2022-03-25 08429, 2022
lucifer
reosarevok: do know of an example at that? like the Prodigy one you mentioned
2022-03-25 08417, 2022
reosarevok
lucifer: an example where there's two different acs, but the same artist?
2022-03-25 08446, 2022
lucifer
uh no, different ac different artist but after removing punctuation it becomes the same.
2022-03-25 08400, 2022
reosarevok
Oh
2022-03-25 08427, 2022
reosarevok
Well, it's easier to find ones with different join phrases probably
2022-03-25 08435, 2022
lucifer
but again its likely to be an edge case so i am in favor of letting users's handle that.

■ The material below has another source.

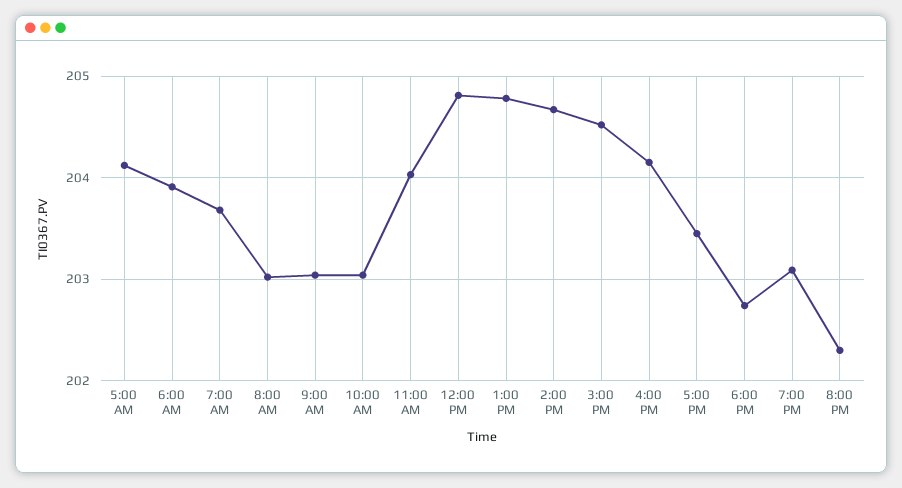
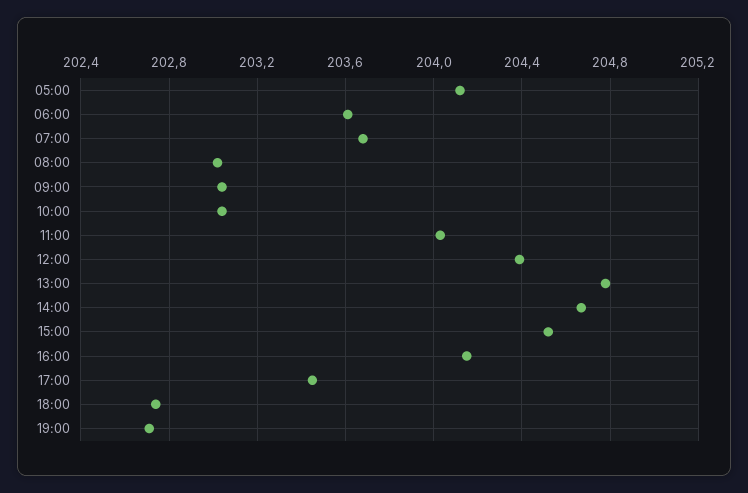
6:00 AM: 203.9 -> 203.6
12:00 PM: 204.8 -> 204.4
7:00 PM: 203.1 -> 202.7
8:00 PM: 202.3 -> none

here the best match we could find, if you don't like feel free to change it.
2022-03-25 08410, 2022
reosarevok
If it's an edge case then it can't be the cause for a 3 million recording difference? :)
2022-03-25 08429, 2022
reosarevok
But yes, in general, "match as best you can but allow to change it" seems sensible to me
2022-03-25 08430, 2022
mayhem
lucifer: I see you commented out the dedup step for canonical recordings as well. just for testing or was there a solid reason for that?
2022-03-25 08405, 2022
reosarevok
Unrelatedly, I'm slowly requeing all those sir messages, seems like all is good
2022-03-25 08406, 2022
lucifer
mayhem: testing to confirm that dedup is also not removing rows unexpectedly.
2022-03-25 08412, 2022
mayhem
ok.
2022-03-25 08428, 2022
mayhem
then I think we should change the dedup step to insert found rows into canoncial_recordings
2022-03-25 08445, 2022
mayhem
it is much harder to do this earlier since we process data AC by AC.
2022-03-25 08423, 2022
lucifer
reosarevok: oh yes, for different join phrase i say redirect. that's not the edge case i am talking about. its different artist before punctuation smae after one i called edge case.
2022-03-25 08424, 2022
mayhem
s/DELETE FROM/ INSERT INTO/
2022-03-25 08430, 2022
lucifer
yeah makes sense
2022-03-25 08437, 2022
lucifer
insert into followed by a delete.
2022-03-25 08442, 2022
mayhem
yes.
2022-03-25 08406, 2022
mayhem
my schedule is discombobulated for the next 5 hours. if you're free to take a stab at it, please do lucifer .
2022-03-25 08418, 2022
mayhem
I'll be back this afternoon to continue working on this.
2022-03-25 08420, 2022
lucifer
somewhat related canonical recordings and mbid mapping need to be in the same db for that. can't use --timescale.
2022-03-25 08420, 2022
reosarevok
You can probably do the delete + insert in the same query
2022-03-25 08435, 2022
mayhem
mb_metadata_cache, however, looks good now. caa_ids are present.
2022-03-25 08415, 2022
mayhem
lucifer: then, lets make it so that either all or none of the produced tables are stored in TS.
2022-03-25 08419, 2022
mayhem
that should work, no?
2022-03-25 08423, 2022
lucifer
yes
2022-03-25 08432, 2022
mayhem
great.
2022-03-25 08447, 2022
mayhem
reosarevok: thanks for all your help. I knew this would be easier with you helping.
2022-03-25 08453, 2022
lucifer
yes probably but 2 data modifying statements in 1 cte may be calling for problems. since pg doesn't mandate which order those will run.